This post originally appeared in the February 27, 2020 with the email subject line "How should a meta description be?" and a review of SEO software SEMRush.

Your SEO pro or agency recently said this to you or to themselves or to someone: “Ok, so we should update the titles and metas.” We’re always updating titles and metas. It’s the first step and one of the easiest.

Titles are a direct ranking factor, but meta descriptions aren’t. Meta descriptions haven’t been ranking factors for a decade. Technically.

But meta descriptions significantly impact user behavior. They encourage users to read your website. Yes, you should take them seriously and spend some time crafting them.

Your meta description (the third and fourth lines below) tells the user exactly what they will find on your page. The meta description shouldn’t be an ad, nor should it be the very first sentence from your content. As Google says, meta descriptions are “a short, relevant summary of what your page is about.”

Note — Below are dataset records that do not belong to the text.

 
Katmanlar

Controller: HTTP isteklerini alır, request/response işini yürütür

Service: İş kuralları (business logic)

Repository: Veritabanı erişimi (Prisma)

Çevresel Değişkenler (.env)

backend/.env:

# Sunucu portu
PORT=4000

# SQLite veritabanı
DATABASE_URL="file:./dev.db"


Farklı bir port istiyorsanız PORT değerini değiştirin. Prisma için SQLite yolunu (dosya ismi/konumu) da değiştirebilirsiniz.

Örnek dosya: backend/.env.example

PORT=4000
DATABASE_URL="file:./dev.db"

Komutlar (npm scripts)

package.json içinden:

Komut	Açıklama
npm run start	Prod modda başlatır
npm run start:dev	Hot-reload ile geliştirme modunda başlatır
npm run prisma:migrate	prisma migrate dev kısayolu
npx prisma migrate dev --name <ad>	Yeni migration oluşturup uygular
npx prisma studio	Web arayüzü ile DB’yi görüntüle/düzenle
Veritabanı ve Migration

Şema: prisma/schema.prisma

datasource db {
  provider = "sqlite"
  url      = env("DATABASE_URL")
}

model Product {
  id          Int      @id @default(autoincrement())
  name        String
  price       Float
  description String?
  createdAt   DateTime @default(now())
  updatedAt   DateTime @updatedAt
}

Google snippet for The Content Technologist website.

How to write a great meta description

A great meta description has the following characteristics:

  • It’s easily scannable. Short sentences. Or even (ugh) fragments if needed.
  • Accurately describes what’s on the page with specific nouns and verbs that encourage people to click through.
  • Uses periods. It’s not a text message; no one will get offended if you don’t use an exclamation point.
  • Reflects your brand’s tone and personality
  • Is written to appeal to your audience
  • Under 150 characters. Less if you can say it all in fewer characters.

Has a short CTA that’s not “read more” or “learn more” if needed. But it’s not always needed (see above).

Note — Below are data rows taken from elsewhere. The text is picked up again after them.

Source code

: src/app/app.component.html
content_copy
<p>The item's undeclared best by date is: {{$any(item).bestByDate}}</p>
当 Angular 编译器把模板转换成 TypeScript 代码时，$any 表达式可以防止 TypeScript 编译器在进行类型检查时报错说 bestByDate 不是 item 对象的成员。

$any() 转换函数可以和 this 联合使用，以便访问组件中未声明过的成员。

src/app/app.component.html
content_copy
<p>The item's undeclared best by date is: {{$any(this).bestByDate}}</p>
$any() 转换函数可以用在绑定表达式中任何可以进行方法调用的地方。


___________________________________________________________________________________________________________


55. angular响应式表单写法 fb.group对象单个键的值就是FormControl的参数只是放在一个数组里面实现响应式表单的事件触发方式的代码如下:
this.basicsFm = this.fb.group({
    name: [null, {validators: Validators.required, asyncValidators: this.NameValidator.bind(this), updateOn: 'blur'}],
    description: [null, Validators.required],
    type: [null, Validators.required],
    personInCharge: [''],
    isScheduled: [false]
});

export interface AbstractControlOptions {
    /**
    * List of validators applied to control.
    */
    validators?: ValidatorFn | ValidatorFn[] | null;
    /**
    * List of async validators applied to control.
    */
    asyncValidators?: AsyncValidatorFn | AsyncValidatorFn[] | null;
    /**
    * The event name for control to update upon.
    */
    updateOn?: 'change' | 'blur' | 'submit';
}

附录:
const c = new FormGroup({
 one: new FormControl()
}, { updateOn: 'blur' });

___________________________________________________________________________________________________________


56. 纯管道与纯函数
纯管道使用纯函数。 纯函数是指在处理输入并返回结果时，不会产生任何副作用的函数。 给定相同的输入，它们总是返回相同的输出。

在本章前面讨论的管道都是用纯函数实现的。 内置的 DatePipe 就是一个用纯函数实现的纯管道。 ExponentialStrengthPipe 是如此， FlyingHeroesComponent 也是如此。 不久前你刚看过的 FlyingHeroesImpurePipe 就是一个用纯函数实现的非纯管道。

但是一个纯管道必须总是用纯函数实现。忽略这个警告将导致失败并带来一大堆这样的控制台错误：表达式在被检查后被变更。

Gif from Office Space that reads, "What would you say you do here?"

How to write a poor meta description

A bad meta description:

  • Describes temporary situations, like offers or sales or promises you can’t keep.
  • Is written quickly or is formulaic, unless that formula involves short, engaging sentences.
  • Is written by not-a-writer.
  • Talks about your brand’s history or value proposition. Meta descriptions appear in search results, and no one cares that your brand has been around since 1934 in search results.
  • Doesn’t describe about what’s on the page at all — that will be ignored by Google and won’t help anyone out.

I try to update relevant meta descriptions on my clients’ websites annually, mostly for experiment’s sake. If the pages have a relatively high CTR, though, I typically leave them alone.